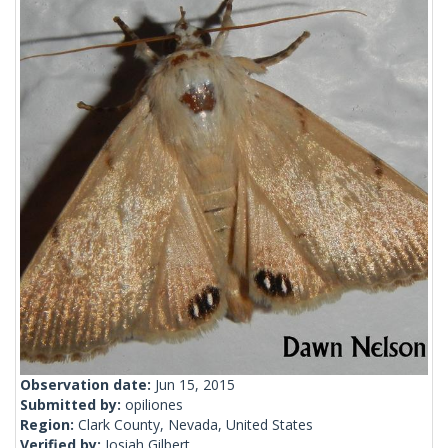
Observation date:
Jun 15, 2015
Submitted by:
opiliones
Region:
Clark County, Nevada, United States
Verified by:
Josiah Gilbert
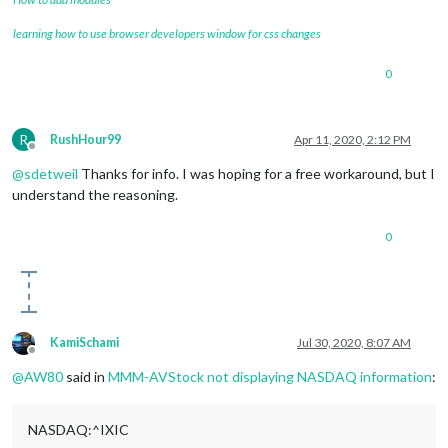
learning how to use browser developers window for css changes
0
R
RushHour99
Apr 11, 2020, 2:12 PM
Offline
@
sdetweil
Thanks for info. I was hoping for a free workaround, but I
understand the reasoning.
0
KamiSchami
Jul 30, 2020, 8:07 AM
Offline
@
AW80
said in
MMM-AVStock not displaying NASDAQ information
:
NASDAQ:^IXIC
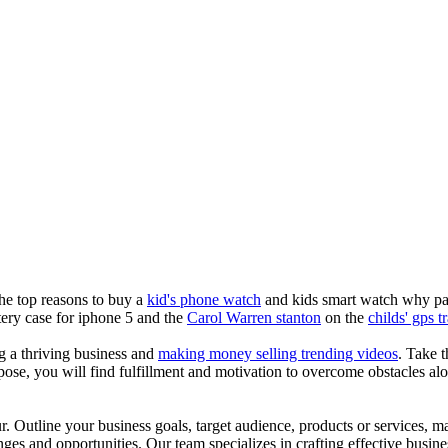
the top reasons to buy a
kid's phone watch
and kids smart watch why pare
ery case for iphone 5 and the
Carol Warren stanton
on the
childs' gps t
ng a thriving business and
making money selling trending videos
. Take t
se, you will find fulfillment and motivation to overcome obstacles alon
ur. Outline your business goals, target audience, products or services, m
es and opportunities. Our team specializes in crafting effective busine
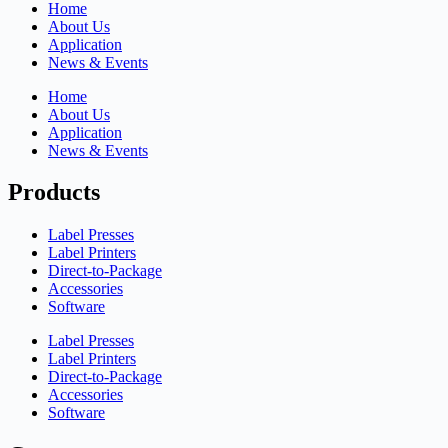
Home
About Us
Application
News & Events
Home
About Us
Application
News & Events
Products
Label Presses
Label Printers
Direct-to-Package
Accessories
Software
Label Presses
Label Printers
Direct-to-Package
Accessories
Software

====

▶ [What you should do]
Your answer should be every entry repeated exactly, minus the pictures.

▶ [Task result]
Observation date:
Jun 15, 2015
Submitted by:
opiliones
Region:
Clark County, Nevada, United States
Verified by:
Josiah Gilbert
learning how to use browser developers window for css changes
0
R
RushHour99
Apr 11, 2020, 2:12 PM
Offline
@
sdetweil
Thanks for info. I was hoping for a free workaround, but I
understand the reasoning.
0
KamiSchami
Jul 30, 2020, 8:07 AM
Offline
@
AW80
said in
MMM-AVStock not displaying NASDAQ information
:
NASDAQ:^IXIC
the top reasons to buy a
kid's phone watch
and kids smart watch why pare
ery case for iphone 5 and the
Carol Warren stanton
on the
childs' gps t
ng a thriving business and
making money selling trending videos
. Take t
se, you will find fulfillment and motivation to overcome obstacles alon
ur. Outline your business goals, target audience, products or services, m
es and opportunities. Our team specializes in crafting effective busine
Home
About Us
Application
News & Events
Home
About Us
Application
News & Events
Products
Label Presses
Label Printers
Direct-to-Package
Accessories
Software
Label Presses
Label Printers
Direct-to-Package
Accessories
Software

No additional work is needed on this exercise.